Everything in The Infiltrator is something we’ve seen before. There’s the typical drug montage, showing the main characters slowly move up the food chain as the animated maps and postcards establish their travel across the globe. There’s the worried wife telling her stubborn husband, “Promise me this is the last one.” There’s the mysterious drug trafficker sitting in a darkened movie theater smoking a cigar. There’s the coked-up middleman who manically shoots a guy in the face for betraying him. There’s a chase sequence in the second act where the paranoid protagonist finds out someone is on his tail. Had The Infiltrator come out 15 years ago, maybe it would feel a little fresher. In 2016 do we really need another narcotics drama, especially one with no new aesthetics, free of complex characters and emotionally-driven relationships?

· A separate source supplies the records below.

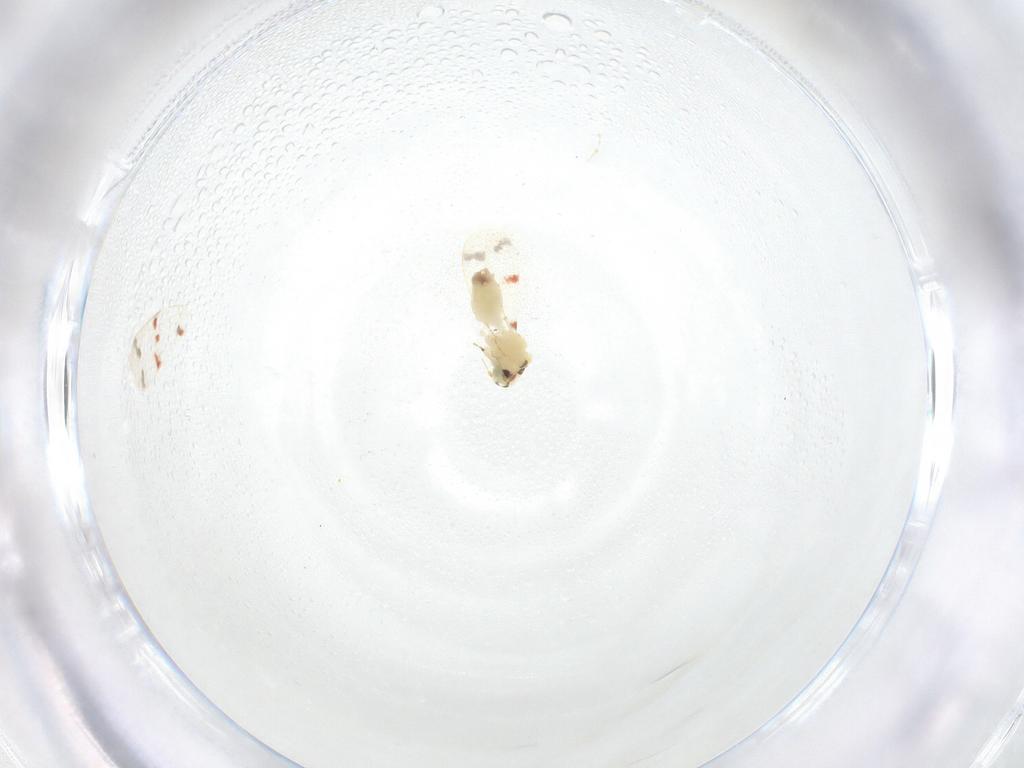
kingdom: Animalia
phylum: Arthropoda
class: Insecta
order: Hemiptera
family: Aleyrodidae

While Cranston’s double identity here is far less compelling than his Walter White, his performance is still the best thing The Infiltrator has going for it. Amy Ryan appears as DEA boss Bonni Tischler – I say “appears” because she’s only in a handful of scenes where she does nothing but give her best tough-as-nails female boss. Jason Isaacs shows up in two or three scenes as Assistant U.S. Attorney Mark Jackowski. Diane Kruger is as bland as ever as Mazur’s undercover wife, while Joseph Gilgun (AMC’s Preacher) plays a relatively uninteresting criminal released from prison to help Mazur go undercover. Leguizamo has a few good moments as the charismatic, high-energy Emir, but it’s nothing we haven’t seen from him before.

The Infiltrator isn’t necessarily bad, it just has nothing unique, compelling, or memorable to offer in its over two-hour runtime. If you want an intense examination of agents infiltrating a drug cartel, watch Sicario. And if you want to see Cranston caught in a tug-of-war of complex morals, just rewatch Breaking Bad.